Health Economics Research - Knowledge@Wharton: "Presidential Candidates Push Health Care Reform, but Who Will Pay? As medical costs escalate and the number of Americans without health insurance continues to rise, the 2008 presidential candidates have responded by putting health care near the top of their agendas.
Indeed, many candidates have already laid out detailed programs to address the nation's health care problems. As a result, meaningful change in the system seems likely to occur once a new president takes office.
As Mark V. Pauly, Wharton professor of health care systems, notes: 'I'm optimistic this time that we'll get something.... There is actually a chance of doing more good than harm, and I wouldn't have said that in some other years."

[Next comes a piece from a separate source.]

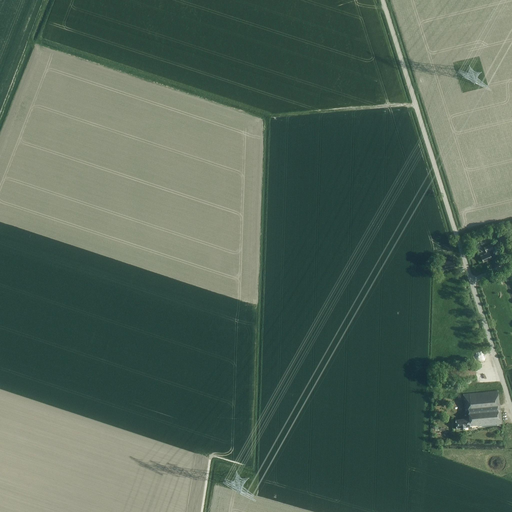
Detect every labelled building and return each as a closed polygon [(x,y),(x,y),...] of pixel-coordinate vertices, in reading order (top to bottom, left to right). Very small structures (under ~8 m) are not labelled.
[(507,240),(504,232),(499,234),(502,242),(507,240)] [(494,249),(492,244),(484,247),(486,252),(494,249)] [(480,256),(483,262),(492,258),(489,252),(480,256)] [(455,268),(453,259),(442,262),(443,270),(455,268)] [(444,368),(446,380),(476,376),(475,364),(444,368)] [(470,393),(463,394),(464,400),(465,411),(468,410),(469,415),(465,415),(465,418),(455,419),(457,428),(472,426),(472,428),(473,428),(474,429),(476,429),(477,427),(478,427),(502,425),(498,390),(470,393)]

Helge: Health Economics and Innovation. The "health care industry" is conservative. Adopting new innovations takes time. Aggressive cost saving strategies and tactics are possible. We've a debate about the health care costs in Finland as well. Finnish nurses are treating to go on strike unless their salaries are increased. Cities and municipalities are facing growing cost expansions. Mediracer is a diagnostic point of care innovation including cost and resources saving telemedicine dimensions. The adoption of mediracing could save costs of diagnosing and treating carpal tunnel syndrome. That's a small part of a big picture but the time it takes for an innovation to move from R&D to market and effective use is an issue I would like to talk about.